• WRITTEN REQUEST A:
Which lines in the rows contain the string "circle"? Copy each one, and note that case counts.
#####
Well, not quite. The ongoing question is where goes NASA's orbital assembly 'pain threshold'. IOW at which point do they bite the bullet and accept it as nominal part of the mission. It is inevitability and in a way it's already part of moon mission anyway. LSAM and CEV has to assemble, twice, for a succesful mission. What's the fundamental difference of that compared to, say launching EDS LOX in multiple tanks using smaller launchers and connecting them in orbit? IMO none, one requires just more launches than the other.

Mars mission would require orbital assembly of several CaLV payloads. I doubt there will be ~500t superheavy vehicle to launch it in one go and not even in two. To develope such for just a couple launches per decade would be extraordinary costly. I don't see manned Mars missions happening at faster rate than that for a very long time.

People (Zubrin being among the most vocal) object orbital assembly and claim it dooms any mission if single failure happens during multiple launches. IMO this reasoning is wrong. Each part launched should have a backup standing by. If EDS LOX tank #4 launch fails, tuff, send another. You ought to have at least one spare already built because AFAIK the idea is to keep going to the moon, not just stick another flag there once or twice.
#####
• WRITTEN REQUEST B:
Answer these questions on the orbital assembly post:
(i) Which two craft must assemble twice for a successful moon mission?
(ii) Who is named as among the most vocal objectors to orbital assembly?
(iii) What size of superheavy vehicle does the writer doubt will be built?
#####
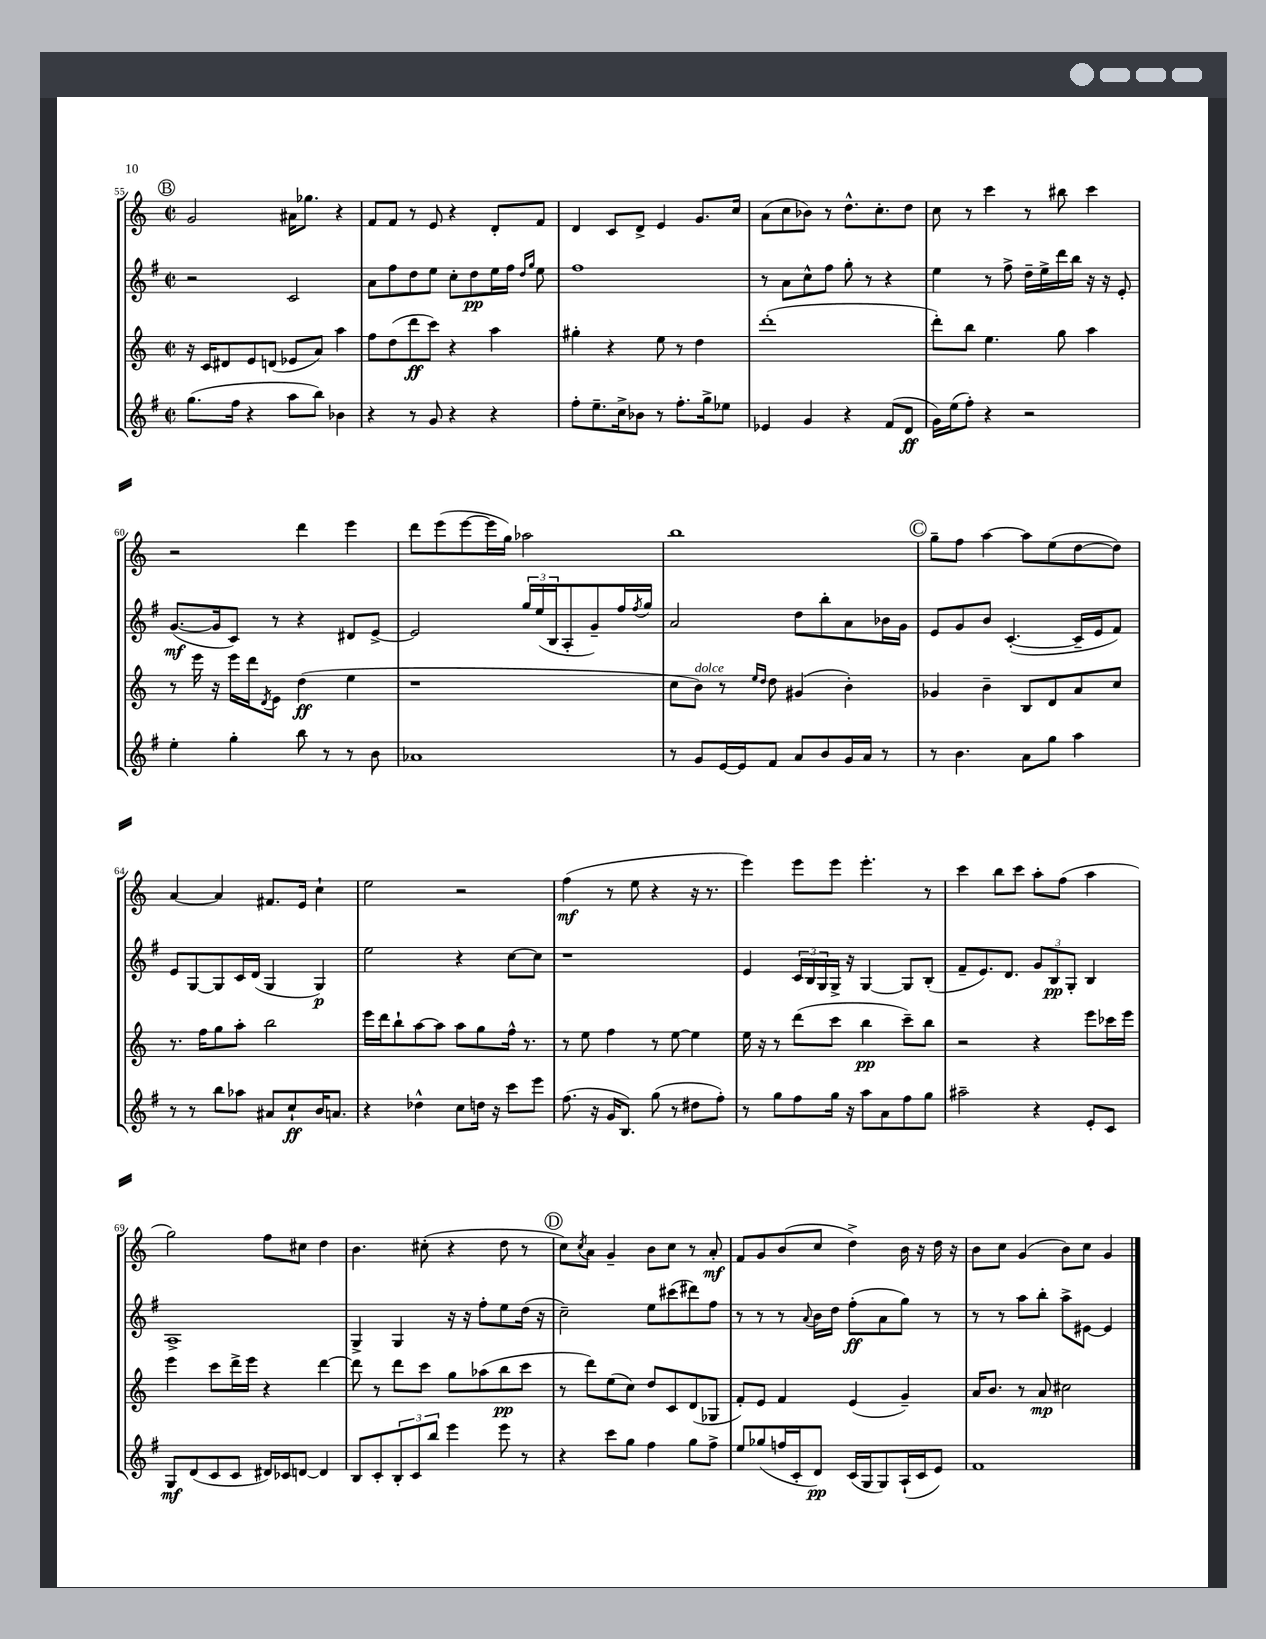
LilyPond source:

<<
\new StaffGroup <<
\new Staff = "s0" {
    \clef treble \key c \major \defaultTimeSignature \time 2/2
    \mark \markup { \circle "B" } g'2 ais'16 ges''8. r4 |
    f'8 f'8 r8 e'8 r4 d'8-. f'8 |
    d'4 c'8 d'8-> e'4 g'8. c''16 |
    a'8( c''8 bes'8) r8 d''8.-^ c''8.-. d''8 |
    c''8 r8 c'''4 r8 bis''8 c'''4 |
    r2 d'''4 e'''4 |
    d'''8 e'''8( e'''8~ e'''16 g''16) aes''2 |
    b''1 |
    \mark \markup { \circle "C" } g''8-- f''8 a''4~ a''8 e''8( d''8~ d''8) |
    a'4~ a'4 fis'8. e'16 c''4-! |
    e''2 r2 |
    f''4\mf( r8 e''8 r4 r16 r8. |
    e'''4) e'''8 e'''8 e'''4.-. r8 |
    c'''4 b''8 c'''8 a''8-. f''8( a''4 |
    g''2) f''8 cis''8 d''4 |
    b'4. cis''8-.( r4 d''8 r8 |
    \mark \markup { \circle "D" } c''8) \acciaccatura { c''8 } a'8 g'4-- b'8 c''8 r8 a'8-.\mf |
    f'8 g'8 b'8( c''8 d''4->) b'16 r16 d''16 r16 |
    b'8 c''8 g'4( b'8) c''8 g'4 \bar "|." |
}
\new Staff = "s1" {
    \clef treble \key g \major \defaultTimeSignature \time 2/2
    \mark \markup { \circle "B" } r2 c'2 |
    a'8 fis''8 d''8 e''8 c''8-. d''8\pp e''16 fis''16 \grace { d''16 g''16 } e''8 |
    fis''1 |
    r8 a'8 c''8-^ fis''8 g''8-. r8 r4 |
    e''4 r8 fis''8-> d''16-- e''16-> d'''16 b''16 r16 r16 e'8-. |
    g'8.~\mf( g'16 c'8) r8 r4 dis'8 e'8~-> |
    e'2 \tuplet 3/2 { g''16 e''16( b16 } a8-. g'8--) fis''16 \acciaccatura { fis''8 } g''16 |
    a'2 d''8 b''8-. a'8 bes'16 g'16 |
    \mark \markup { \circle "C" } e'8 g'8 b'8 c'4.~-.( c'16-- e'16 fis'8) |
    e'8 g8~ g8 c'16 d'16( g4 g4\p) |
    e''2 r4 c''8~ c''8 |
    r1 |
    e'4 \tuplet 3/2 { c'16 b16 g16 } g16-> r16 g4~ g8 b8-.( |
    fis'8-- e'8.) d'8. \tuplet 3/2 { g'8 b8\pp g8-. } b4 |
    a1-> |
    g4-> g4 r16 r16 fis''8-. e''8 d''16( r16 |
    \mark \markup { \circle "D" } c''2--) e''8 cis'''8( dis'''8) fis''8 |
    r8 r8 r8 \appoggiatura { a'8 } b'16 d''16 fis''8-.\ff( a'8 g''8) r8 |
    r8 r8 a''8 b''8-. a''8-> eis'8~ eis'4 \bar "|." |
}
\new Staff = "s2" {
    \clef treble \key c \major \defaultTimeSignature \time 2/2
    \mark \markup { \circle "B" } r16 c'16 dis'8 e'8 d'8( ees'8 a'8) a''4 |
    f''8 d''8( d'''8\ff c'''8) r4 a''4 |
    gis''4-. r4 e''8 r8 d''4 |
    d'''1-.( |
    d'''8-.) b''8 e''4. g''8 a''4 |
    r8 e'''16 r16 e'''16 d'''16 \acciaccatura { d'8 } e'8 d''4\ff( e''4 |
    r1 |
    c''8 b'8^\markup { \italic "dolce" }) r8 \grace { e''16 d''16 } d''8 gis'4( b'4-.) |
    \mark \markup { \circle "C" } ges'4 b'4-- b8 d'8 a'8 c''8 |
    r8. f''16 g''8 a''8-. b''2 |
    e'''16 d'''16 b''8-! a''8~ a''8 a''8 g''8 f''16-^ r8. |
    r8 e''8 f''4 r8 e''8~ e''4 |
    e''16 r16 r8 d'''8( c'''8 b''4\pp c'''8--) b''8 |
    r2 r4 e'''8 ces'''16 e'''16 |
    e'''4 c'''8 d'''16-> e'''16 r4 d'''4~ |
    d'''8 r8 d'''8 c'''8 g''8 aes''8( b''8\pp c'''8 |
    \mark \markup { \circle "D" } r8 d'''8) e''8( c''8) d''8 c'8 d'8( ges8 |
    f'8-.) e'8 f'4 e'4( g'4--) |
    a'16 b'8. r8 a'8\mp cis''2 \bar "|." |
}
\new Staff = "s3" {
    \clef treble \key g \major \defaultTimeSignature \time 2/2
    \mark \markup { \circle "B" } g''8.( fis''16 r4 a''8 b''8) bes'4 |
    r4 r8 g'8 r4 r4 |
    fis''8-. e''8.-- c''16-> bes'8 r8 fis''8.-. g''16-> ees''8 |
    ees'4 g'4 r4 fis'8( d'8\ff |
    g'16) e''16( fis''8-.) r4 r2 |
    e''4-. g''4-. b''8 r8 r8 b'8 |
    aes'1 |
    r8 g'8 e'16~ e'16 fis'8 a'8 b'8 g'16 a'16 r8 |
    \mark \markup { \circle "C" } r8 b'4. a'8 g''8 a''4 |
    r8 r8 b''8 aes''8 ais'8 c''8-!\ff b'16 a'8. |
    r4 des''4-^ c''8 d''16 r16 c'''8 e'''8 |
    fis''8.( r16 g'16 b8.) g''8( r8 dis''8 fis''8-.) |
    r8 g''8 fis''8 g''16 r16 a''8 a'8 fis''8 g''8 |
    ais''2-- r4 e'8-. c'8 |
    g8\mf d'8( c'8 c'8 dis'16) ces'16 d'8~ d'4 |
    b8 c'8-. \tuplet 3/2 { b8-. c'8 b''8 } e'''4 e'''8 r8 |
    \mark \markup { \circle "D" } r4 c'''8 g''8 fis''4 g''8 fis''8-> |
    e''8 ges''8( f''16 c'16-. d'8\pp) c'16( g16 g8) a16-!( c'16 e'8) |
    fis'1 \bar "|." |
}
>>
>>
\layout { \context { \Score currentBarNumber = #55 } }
#####
• CORRECT RESULT A:
    \mark \markup { \circle "B" } g'2 ais'16 ges''8. r4 |
    \mark \markup { \circle "C" } g''8-- f''8 a''4~ a''8 e''8( d''8~ d''8) |
    \mark \markup { \circle "D" } c''8) \acciaccatura { c''8 } a'8 g'4-- b'8 c''8 r8 a'8-.\mf |
    \mark \markup { \circle "B" } r2 c'2 |
    \mark \markup { \circle "C" } e'8 g'8 b'8 c'4.~-.( c'16-- e'16 fis'8) |
    \mark \markup { \circle "D" } c''2--) e''8 cis'''8( dis'''8) fis''8 |
    \mark \markup { \circle "B" } r16 c'16 dis'8 e'8 d'8( ees'8 a'8) a''4 |
    \mark \markup { \circle "C" } ges'4 b'4-- b8 d'8 a'8 c''8 |
    \mark \markup { \circle "D" } r8 d'''8) e''8( c''8) d''8 c'8 d'8( ges8 |
    \mark \markup { \circle "B" } g''8.( fis''16 r4 a''8 b''8) bes'4 |
    \mark \markup { \circle "C" } r8 b'4. a'8 g''8 a''4 |
    \mark \markup { \circle "D" } r4 c'''8 g''8 fis''4 g''8 fis''8-> |

• CORRECT RESULT B:
(i) LSAM and CEV
(ii) Zubrin
(iii) About 500 t (~500t)